What you will do => A complete answer lists every line of the material where the string "beach" occurs.

Provided data =>
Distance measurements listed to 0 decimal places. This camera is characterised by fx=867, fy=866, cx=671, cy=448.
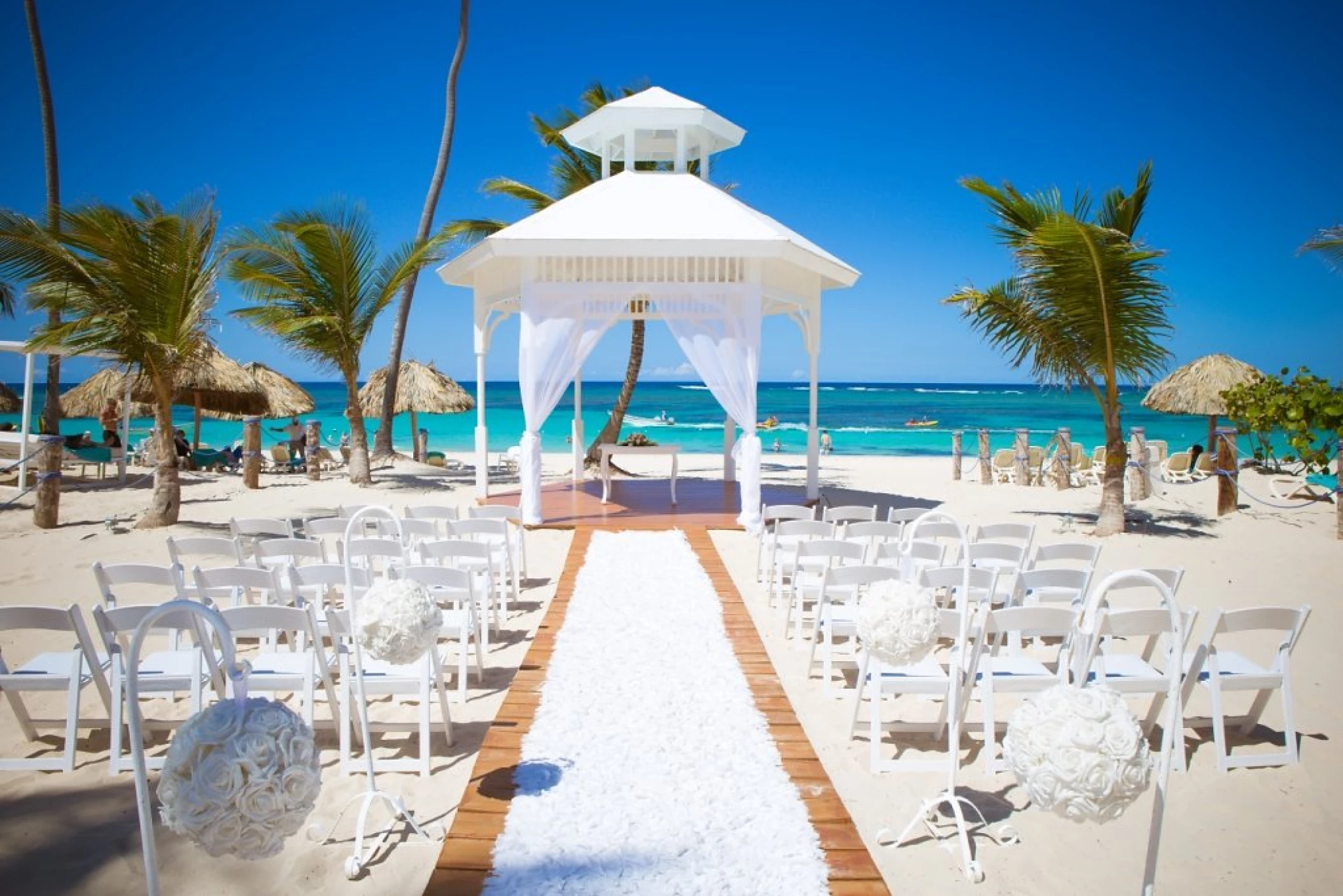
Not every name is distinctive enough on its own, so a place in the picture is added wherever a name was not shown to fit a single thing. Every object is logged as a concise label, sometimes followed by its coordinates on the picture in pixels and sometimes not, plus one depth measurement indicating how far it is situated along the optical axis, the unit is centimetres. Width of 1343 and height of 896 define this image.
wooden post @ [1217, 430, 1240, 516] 1222
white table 1247
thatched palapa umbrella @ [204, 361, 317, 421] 2200
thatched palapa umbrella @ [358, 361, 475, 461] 2252
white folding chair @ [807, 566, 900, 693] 499
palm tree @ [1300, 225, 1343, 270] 1031
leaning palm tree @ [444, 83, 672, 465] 1641
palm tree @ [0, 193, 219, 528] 967
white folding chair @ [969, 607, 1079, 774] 409
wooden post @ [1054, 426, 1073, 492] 1736
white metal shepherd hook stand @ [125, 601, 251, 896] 213
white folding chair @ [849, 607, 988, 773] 412
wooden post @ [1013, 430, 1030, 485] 1759
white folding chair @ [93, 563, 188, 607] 494
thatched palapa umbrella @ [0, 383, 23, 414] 2050
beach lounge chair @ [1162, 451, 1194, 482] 2006
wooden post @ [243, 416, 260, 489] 1529
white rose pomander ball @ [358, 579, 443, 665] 341
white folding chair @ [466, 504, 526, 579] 802
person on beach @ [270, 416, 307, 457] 1880
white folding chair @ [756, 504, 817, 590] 785
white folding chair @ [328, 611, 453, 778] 407
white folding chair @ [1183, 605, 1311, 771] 418
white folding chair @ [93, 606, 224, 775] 399
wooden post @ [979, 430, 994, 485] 1834
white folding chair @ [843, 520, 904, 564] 655
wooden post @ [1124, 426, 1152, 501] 1467
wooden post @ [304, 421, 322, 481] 1697
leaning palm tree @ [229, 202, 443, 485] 1474
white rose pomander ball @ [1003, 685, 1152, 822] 225
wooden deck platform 1088
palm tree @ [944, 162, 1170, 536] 1024
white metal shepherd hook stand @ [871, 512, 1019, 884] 339
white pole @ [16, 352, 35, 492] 1326
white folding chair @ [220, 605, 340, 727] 389
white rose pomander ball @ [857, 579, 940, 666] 348
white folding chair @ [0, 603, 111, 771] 402
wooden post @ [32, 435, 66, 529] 1072
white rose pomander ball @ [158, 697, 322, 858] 208
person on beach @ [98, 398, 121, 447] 1884
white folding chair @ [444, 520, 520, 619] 713
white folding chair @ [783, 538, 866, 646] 619
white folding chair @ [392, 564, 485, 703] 495
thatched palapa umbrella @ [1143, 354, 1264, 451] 2125
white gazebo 1016
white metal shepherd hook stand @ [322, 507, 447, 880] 334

Answer to the problem =>
beach lounge chair @ [1162, 451, 1194, 482] 2006
person on beach @ [270, 416, 307, 457] 1880
person on beach @ [98, 398, 121, 447] 1884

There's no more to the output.